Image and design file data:
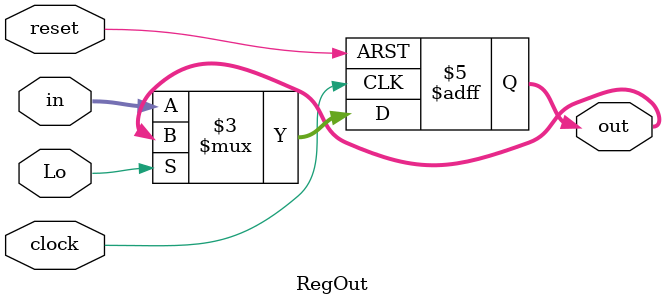
<source format=sv>

module RegOut(input clock, reset, Lo, input reg [7:0] in, output logic [7:0] out);

	always @(posedge clock or posedge reset) begin
                if (reset)
                  out = 8'hzz;
		else if(~Lo)
		  out <= in;
               
	end

endmodule 
</source>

Task
Without the pictures, write out every line above exactly as it appears.

Task response
<source format=sv>

module RegOut(input clock, reset, Lo, input reg [7:0] in, output logic [7:0] out);

	always @(posedge clock or posedge reset) begin
                if (reset)
                  out = 8'hzz;
		else if(~Lo)
		  out <= in;
               
	end

endmodule 
</source>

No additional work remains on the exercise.